I was wrong. It wasn't a long day but also a long night. I didn't get back to the farm till ten at night. On the plus side, we have everything figured out for the wedding. Delivery for most things will be tomorrow; then, it's mostly just set up till the big day. I stare at the house, seeing the light still on and bodies moving around. Even if I had walked in there, I wouldn't have had any time with Conrad or myself. I feel a wheel of emotions bubble up inside me. It's all gone so wrong, and nothing is how I wanted it to be. With no desire to go inside, I head to the place where I feel the most comfortable. The barn. As soon as I open the barn door, the horse's heads poke out. Opus sees me and starts pawing at the ground.

I stop at the feed stall and pick up some sugar cubes before standing in front of Opus.

"Hey, boy. I missed you." I give his forelock a good scratch and feed him come cubes. His head nudges me wanting more attention.

I look out the barn door and see that it's snowing with the warm glow of the lights. It's such a beautiful scene, and for some reason, it saddens me. The emotions well up, and I can't seem to control them. I start to cry. They flow out. I'm not sure why. Maybe it's because of the holiday or how everything seemed to fall apart. I'm mad and frustrated about everything. But I'm also guilty. I lucky to even have any family members alive to celebrate. Conrad has no living family members. To say I have a mixed emotions is an understatement.

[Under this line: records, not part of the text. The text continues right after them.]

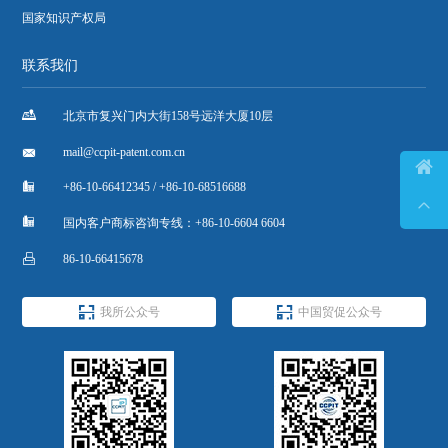
国家知识产权局
联系我们

北京市复兴门内大街158号远洋大厦10层

mail@ccpit-patent.com.cn


+86-10-66412345 / +86-10-68516688


国内客户商标咨询专线：+86-10-6604 6604

86-10-66415678


我所公众号
中国贸促公众号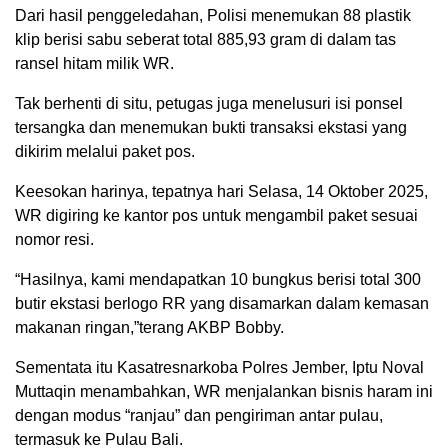
Dari hasil penggeledahan, Polisi menemukan 88 plastik
klip berisi sabu seberat total 885,93 gram di dalam tas
ransel hitam milik WR.
Tak berhenti di situ, petugas juga menelusuri isi ponsel
tersangka dan menemukan bukti transaksi ekstasi yang
dikirim melalui paket pos.
Keesokan harinya, tepatnya hari Selasa, 14 Oktober 2025,
WR digiring ke kantor pos untuk mengambil paket sesuai
nomor resi.
“Hasilnya, kami mendapatkan 10 bungkus berisi total 300
butir ekstasi berlogo RR yang disamarkan dalam kemasan
makanan ringan,”terang AKBP Bobby.
Sementata itu Kasatresnarkoba Polres Jember, Iptu Noval
Muttaqin menambahkan, WR menjalankan bisnis haram ini
dengan modus “ranjau” dan pengiriman antar pulau,
termasuk ke Pulau Bali.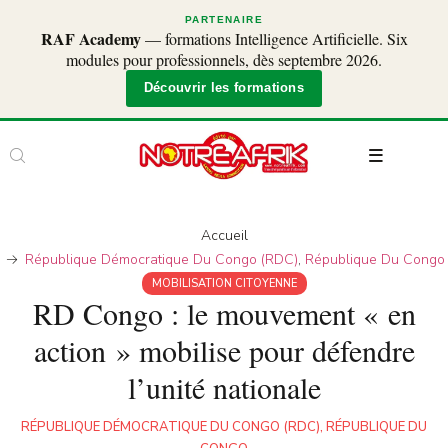
PARTENAIRE
RAF Academy
— formations Intelligence Artificielle. Six
modules pour professionnels, dès septembre 2026.
Découvrir les formations
Accueil
République Démocratique Du Congo (RDC)
,
République Du Congo
MOBILISATION CITOYENNE
RD Congo : le mouvement « en
action » mobilise pour défendre
l’unité nationale
RÉPUBLIQUE DÉMOCRATIQUE DU CONGO (RDC)
,
RÉPUBLIQUE DU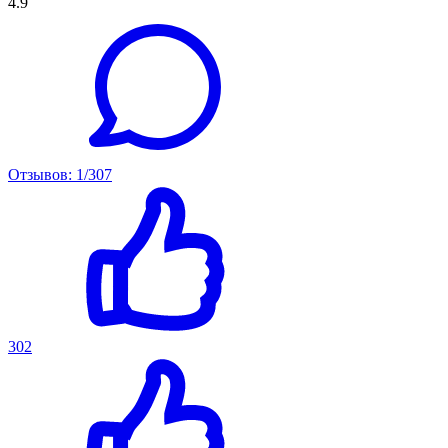
4.9
Отзывов: 1/307
302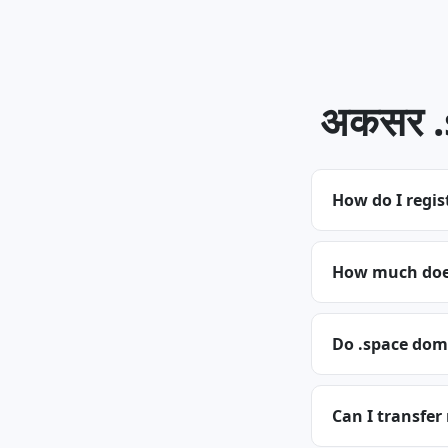
अकसर .sp
How do I regis
How much does
Do .space dom
Can I transfer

I hear footsteps coming down from the hall, and I look up to see Conrad walking toward me. He looks concerned.

"What's wrong?" he sits next to me in front of Opus's stall.

I sob even harder at this point. "It's just all a disaster. I wanted to have a perfect first Christmas together, with the perfect gift, and nothing has gone the way I wanted it to go." I sob.

He hugs me tight, kissing the top of my forehead. "Darling, it's fine. This is all I need."

"What is?" I asked, confused.

He lifts my chin and wipes some of my tears away. "This. You and me. Having you in my life as my wife. No matter what happens in our busy lives, I have everything I need as long as we can do this."

He makes it seem so easy. Is it this simple? I suddenly feel Opus nudge my shoulder, looking for some attention. I watch Conrad slowly and warily reach up to try and pet him. The two never really get along. Opus always tries to take a bite out of him. But I guess this holiday would give us at least one Christmas miracle. Opus let Conrad pet him, and for a long minute as well.

"Well, I'll be. I thought for sure I might lose a finger."

"He's been in a better mood since his retirement. He's getting all fat and happy now."

"Well, he won the triple crown. He could have a gold plated stall if he wanted, and I’d be okay with it." He laughs.

I smiled at him, loving the light-hearted humour he brought to the conversation. It's exactly what I needed. We must have sat in the barn for hours, talking, almost catching up. We talked about the farm and the following year of training. That whole evening opened my eyes; this is all I need: nothing fancy or unique, but us. And for now, that's more than enough.

CHAPTER6

CONRAD

Iwatch the chaos around me; we are finally here after the mad dash to get this wedding ready. Christmas Eve morning and Burt and Donna are getting married. The outside patio of our house is filled with wooden benches and red roses. It's a small wedding, just how they wanted it to be. I promised Burt I would ensure everything was ready, one less thing for the girls to worry over. From the noises I've heard upstairs, I don't want to add another worry to their list.

"So, how do things look?' Burt asks, walking up behind me.

I turn to him, "Looks all ready. We should go have a quick drink."